Американские индейцы устраивали довольно небольшое, круглое приспособление, применяемое в качестве потогонной комнаты. Участники сбиваются вплотную друг к другу внутри строения, сгибая спины, чтобы поместиться под низкой крышей; часто они стоят на коленях, согнувшись над невыносимо горячим паром. Однако они приняли обет не отступать, так что единственная оставшаяся возможность не сойти с ума – это просто уменье не обращать внимание на жар. Они не останавливают свое внимание на невозможности и далее сохранять такое положение; если бы они подумали об этом, им бы не выдержать. Вместо этого они преодолевают свое сопротивление, входя непосредственно в переживание данного момента, вступая в чистое ощущение. Они пользовались неудобством и своим противодействием ему как методом, позволяющим отбросить прочь все свои ограничения; но это делалось таким образом, чтобы не создавать еще одного «я». Такая практика вынуждала их выйти за пределы того, кем и чем они воображали себя, стать целиком и полностью открытыми для переживания превыше самих себя.
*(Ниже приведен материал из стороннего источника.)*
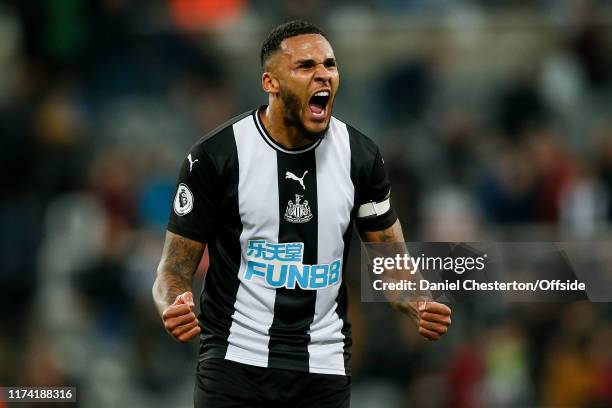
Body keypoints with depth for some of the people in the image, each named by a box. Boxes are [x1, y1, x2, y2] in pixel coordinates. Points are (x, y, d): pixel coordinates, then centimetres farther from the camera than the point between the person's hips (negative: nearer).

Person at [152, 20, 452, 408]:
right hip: (235, 359, -3)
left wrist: (420, 306, -13)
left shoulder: (360, 155, 1)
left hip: (325, 368, 3)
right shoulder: (216, 155, -9)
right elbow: (176, 266, -6)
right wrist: (173, 308, -29)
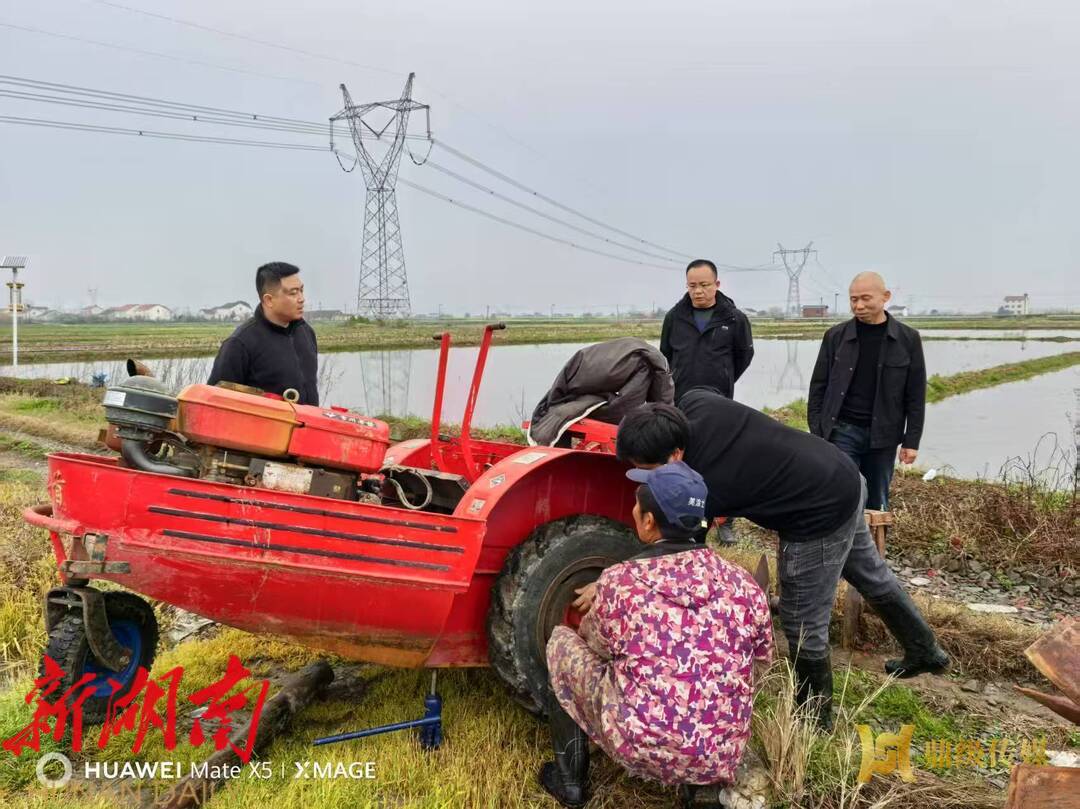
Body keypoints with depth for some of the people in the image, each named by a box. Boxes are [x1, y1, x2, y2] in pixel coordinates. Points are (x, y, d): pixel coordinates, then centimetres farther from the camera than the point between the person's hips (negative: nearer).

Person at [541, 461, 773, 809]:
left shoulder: (618, 582, -8)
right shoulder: (743, 583, 0)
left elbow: (595, 645, 12)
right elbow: (763, 657, 17)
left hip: (641, 749, -4)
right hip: (722, 759, 4)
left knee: (562, 641, 14)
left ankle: (569, 778, 19)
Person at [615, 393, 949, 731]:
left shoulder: (704, 486, -31)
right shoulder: (695, 402, -14)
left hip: (822, 516, -10)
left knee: (804, 629, 5)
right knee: (872, 575, 31)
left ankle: (816, 720, 27)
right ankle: (924, 651, 54)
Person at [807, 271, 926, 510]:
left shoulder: (908, 339, 2)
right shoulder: (836, 336, 1)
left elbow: (915, 395, 3)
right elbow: (818, 387, 3)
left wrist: (911, 441, -1)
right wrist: (817, 433, -3)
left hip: (882, 436, 1)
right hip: (842, 431, -1)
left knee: (877, 505, 11)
Когда мы освобождаемся от сопротивления, мы проникаем до непосредственного переживания отвлекающего нас явления, и его отвлекающее качество, его неудобство, растворяется в отчетливом виденье этого переживания.
Когда мы выходим за пределы привязанности и удовольствия или боли, дозволяя осознаванию встречать издавно обусловленные реакции вместо того, чтобы поневоле их отвергать, мы переживаем более глубокое счастье. Происходит раскрытие сердца и ума, чувство осуществления в этот самый момент.
Будда сказал, что корень всей кармы – желание, мотивация, намерение, стоящее за актом. То, что расхоже именуется кармой, являет собой результат того, что произошло ранее. Это следствие предыдущей причины, возникающее вполне механически и безлично. «Когда становится то, возникает это», – вот так Будда определил карму.